Today’s Dustin is based on one of my least favorite (which is really saying something) running strip premises, which is that the supposedly young characters attempt to meet other young people for romantic reasons at fern bars where the guys all drink pint glasses of beer and the gals all drink wine, rather than by staring blankly at their phones and putting forth the minimum physical effort necessary to swipe in one direction or another for hours on end. But if we’re accepting this make-belive fantasy world, I approve of today’s strip, in which one of the aforementioned wine-drinking ladies decides that she’s going to make a move on the gents! You go, girl! I guess Dustin’s friend Fitch, whose whole characterization in the strip thus far has been “is stupid,” can now additionally be characterized as “is supposed to be reasonably attractive in-universe.” Obviously she leaves immediately once she get’s a whiff of their terrible personalities.

Barney Google and Snuffy Smith, 4/1/23

Hootin’ Holler has long been completely isolated from mainstream civilization save for the occasional faint radio broadcast, so taking care to tend to the calendar and its associated set of holy days is a quite important task!
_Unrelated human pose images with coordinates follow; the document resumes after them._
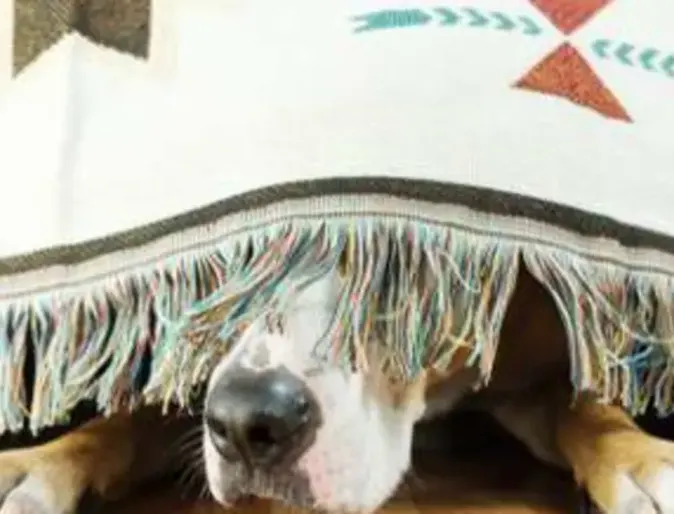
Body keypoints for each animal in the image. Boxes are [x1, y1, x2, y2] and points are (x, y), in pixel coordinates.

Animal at [1, 262, 672, 510]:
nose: (247, 423)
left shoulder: (532, 379)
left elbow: (588, 410)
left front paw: (642, 462)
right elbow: (121, 423)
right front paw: (42, 463)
Sadly, it’s yet another one that apparently only the women of this community are capable of performing.

Gil Thorp, 4/1/23

Oh, hey, I don’t think I mentioned this, but the Mudlarks have a disturbingly lifelike peacock mascot now, which I believe is a reference to a 2013 storyline where one of the kids thought a peacock he saw was a reincarnation of his dead brother that granted the team good luck, but it just ended up being a peacock that belonged to some guy. This honestly is fine, given that the bird sometimes called a mudlark is usually called a “magpie-lark” and is kind of boring-looking, and I guess we’re all too “PC” now to have a disgusting Victorian urchins looking for scraps of metal on the banks of the Thames to resell as a team mascot.

Rex Morgan, M.D., 4/1/23

“Sugar on a spoon?” Is this a song about heroin? Is Prof. Augustus Mirakle his dealer? Maybe the tales of Mud Mountain’s digestive distress aren’t finished yet.